Understanding Semantic Analysis NLP
2402 01495 A Comparative Analysis of Conversational Large Language Models in Knowledge-Based Text Generation
It involves words, sub-words, affixes (sub-units), compound words, and phrases also. This article is part of an ongoing blog series on Natural Language Processing (NLP). I hope after reading that article you can understand the power of NLP in Artificial Intelligence.
Beyond latent semantics, the use of concepts or topics found in the documents is also a common approach. The concept-based semantic exploitation is normally based on external knowledge sources (as discussed in the “External knowledge sources” section) [74, 124–128]. As an example, explicit semantic analysis [129] rely on Wikipedia to represent the documents by a concept vector. In a similar way, Spanakis et al. [125] improved hierarchical semantic text analysis clustering quality by using a text representation based on concepts and other Wikipedia features, such as links and categories. This mapping shows that there is a lack of studies considering languages other than English or Chinese. The low number of studies considering other languages suggests that there is a need for construction or expansion of language-specific resources (as discussed in “External knowledge sources” section).

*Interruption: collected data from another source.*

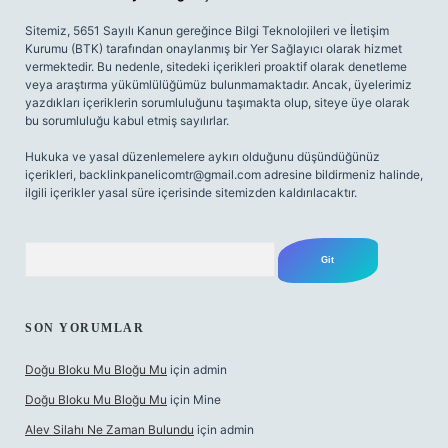
Sitemiz, 5651 Sayılı Kanun gereğince Bilgi Teknolojileri ve İletişim
Kurumu (BTK) tarafından onaylanmış bir Yer Sağlayıcı olarak hizmet
vermektedir. Bu nedenle, sitedeki içerikleri proaktif olarak denetleme
veya araştırma yükümlülüğümüz bulunmamaktadır. Ancak, üyelerimiz
yazdıkları içeriklerin sorumluluğunu taşımakta olup, siteye üye olarak
bu sorumluluğu kabul etmiş sayılırlar.
Hukuka ve yasal düzenlemelere aykırı olduğunu düşündüğünüz
içerikleri,
backlinkpanelicomtr@gmail.com
adresine bildirmeniz halinde,
ilgili içerikler yasal süre içerisinde sitemizden kaldırılacaktır.
Arama
SON YORUMLAR
Doğu Bloku Mu Bloğu Mu
için
admin
Doğu Bloku Mu Bloğu Mu
için
Mine
Alev Silahı Ne Zaman Bulundu
için
admin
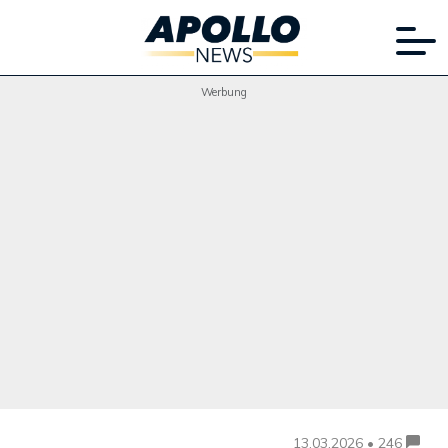
Werbung
13.03.2026 • 246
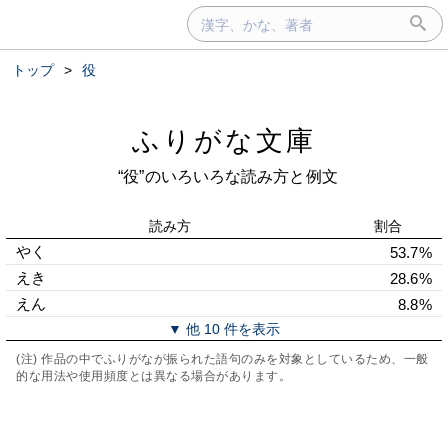
トップ
>
役
ふりがな文庫
“役”のいろいろな読み方と例文
読み方
割合
やく
53.7%
えき
28.6%
えん
8.8%
▼ 他 10 件を表示
(注) 作品の中でふりがなが振られた語句のみを対象としているため、一般
的な用法や使用頻度とは異なる場合があります。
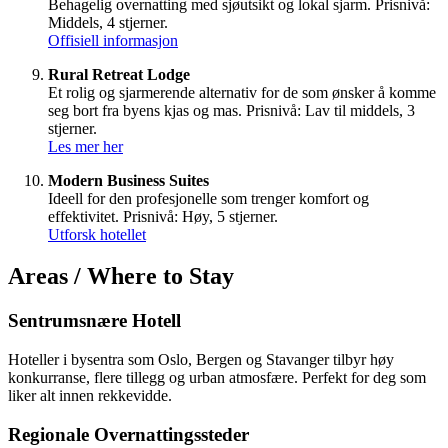
Behagelig overnatting med sjøutsikt og lokal sjarm. Prisnivå:
Middels, 4 stjerner.
Offisiell informasjon
Rural Retreat Lodge
Et rolig og sjarmerende alternativ for de som ønsker å komme
seg bort fra byens kjas og mas. Prisnivå: Lav til middels, 3
stjerner.
Les mer her
Modern Business Suites
Ideell for den profesjonelle som trenger komfort og
effektivitet. Prisnivå: Høy, 5 stjerner.
Utforsk hotellet
Areas / Where to Stay
Sentrumsnære Hotell
Hoteller i bysentra som Oslo, Bergen og Stavanger tilbyr høy
konkurranse, flere tillegg og urban atmosfære. Perfekt for deg som
liker alt innen rekkevidde.
Regionale Overnattingssteder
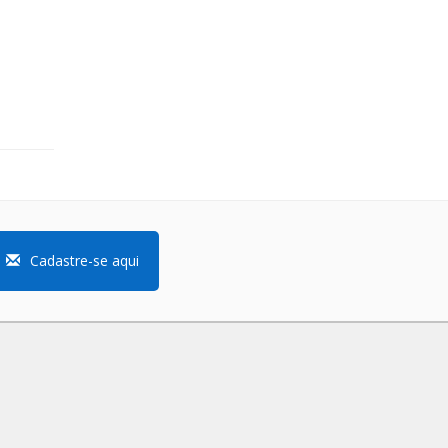
Cadastre-se aqui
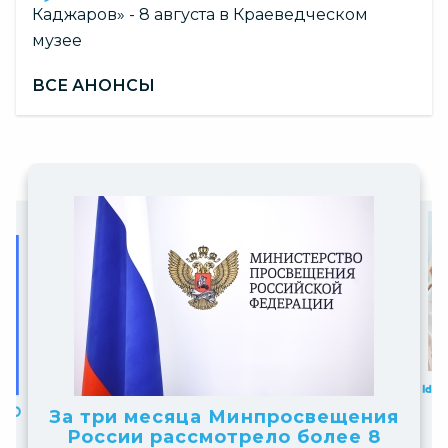
Каджаров» - 8 августа в Краеведческом
музее
ВСЕ АНОНСЫ
Slide
Slide
7
2
Новосибирские школьники 
of
of
победители всероссийског
Принима
Официальный комментарий
вещения
более 8
10
получение 
конкурса «Большая перемен
10
Минпросвещения России
НТО» 2026–2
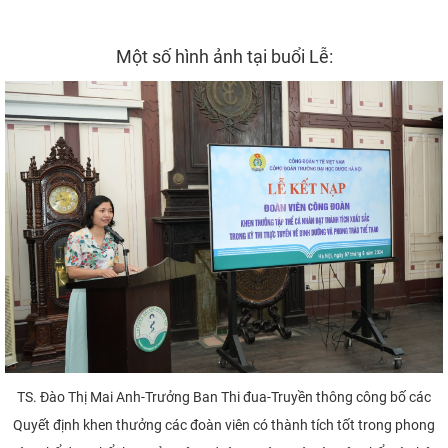
Một số hình ảnh tại buổi Lễ:
TS. Đào Thị Mai Anh-Trưởng Ban Thi đua-Truyền thông công bố các
Quyết định khen thưởng các đoàn viên có thành tích tốt trong phong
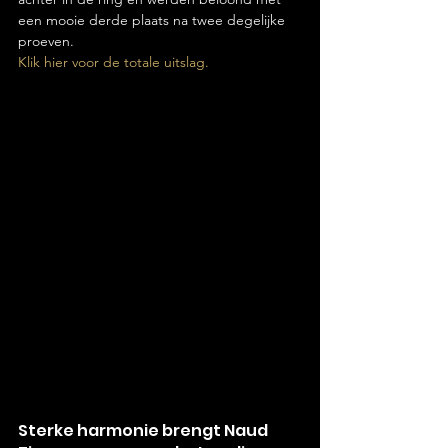
een mooie derde plaats na twee degelijke 
proeven.
Klik hier voor de totale uitslag.
Sterke harmonie brengt Naud 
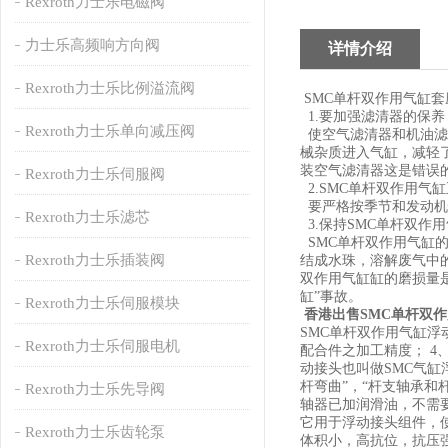
Rexroth力士乐电磁阀
力士乐高频响方向阀
详情介绍
Rexroth力士乐比例溢流阀
SMC单杆双作用气缸套
1.要加强滤清器的保养
Rexroth力士乐单向减压阀
使空气滤清器和机油滤
械杂质进入气缸，减轻
装空气滤清器这是错误
Rexroth力士乐伺服阀
2.SMC单杆双作用气
要严格按季节和发动机
Rexroth力士乐滤芯
3.保持SMC单杆双作
SMC单杆双作用气缸的
Rexroth力士乐插装阀
结成水珠，溶解废气中的
双作用气缸缸的磨损量
缸”事故。
Rexroth力士乐伺服模块
香港出售SMC单杆双作
SMC单杆双作用气缸浮
Rexroth力士乐伺服电机
配合件之加工精度； 4
动接头也叫做SMC气缸
杆弯曲”，“杆支轴承
Rexroth力士乐先导阀
轴器已加润滑油，不需
它用于浮动接头组件，
Rexroth力士乐齿轮泵
体积小，高抗位，抗压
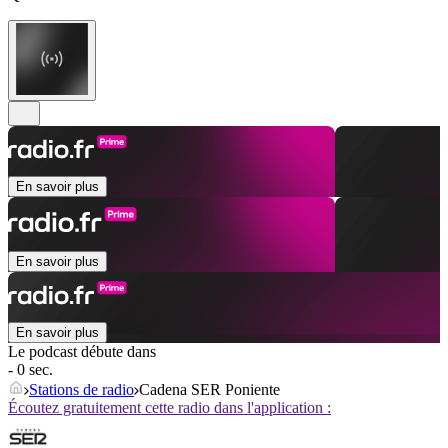
En savoir plus
En savoir plus
En savoir plus
Le podcast débute dans
- 0 sec.
Stations de radio
Cadena SER Poniente
Écoutez gratuitement cette radio dans l'application :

Computing semantic relatedness using Wikipedia-based explicit semantic analysis
Chatbots, virtual assistants, and recommendation systems benefit from semantic analysis by providing more accurate and context-aware responses, thus significantly improving user satisfaction. Customers benefit from such a support system as they receive timely and accurate responses on the issues raised by them. Moreover, the system can prioritize or flag urgent requests and route them to the respective customer service teams for immediate action with semantic analysis. As discussed earlier, semantic analysis is a vital component of any automated ticketing support. It understands the text within each ticket, filters it based on the context, and directs the tickets to the right person or department (IT help desk, legal or sales department, etc.).
Apart from sample and word count information, we additionally include (a) quantities pertaining to the POS information useful for the POS disambiguation method and (b) the amount of semantic information minable from the text. The POS annotation count and the synset/concept counts are expressed as ratios with respect to the number of words per document. Example of the disambiguation phase of the context-embedding disambiguation strategy. A candidate word is mapped to its embedding representation and compared to the list of available synset vectors. The synset with the vector representation closest to the word embedding is selected.
Semantic Analysis Examples
Figure 5 presents the domains where text semantics is most present in text mining applications. Health care and life sciences is the domain that stands out when talking about text semantics in text mining applications. This fact is not unexpected, since life sciences have a long time concern about standardization of vocabularies and taxonomies. The building of taxonomies and ontologies is such a common practice in health care and life sciences that World Wide Web Consortium (W3C) has an interest group specific for developing, evaluating, and supporting semantic web technologies for this field [32].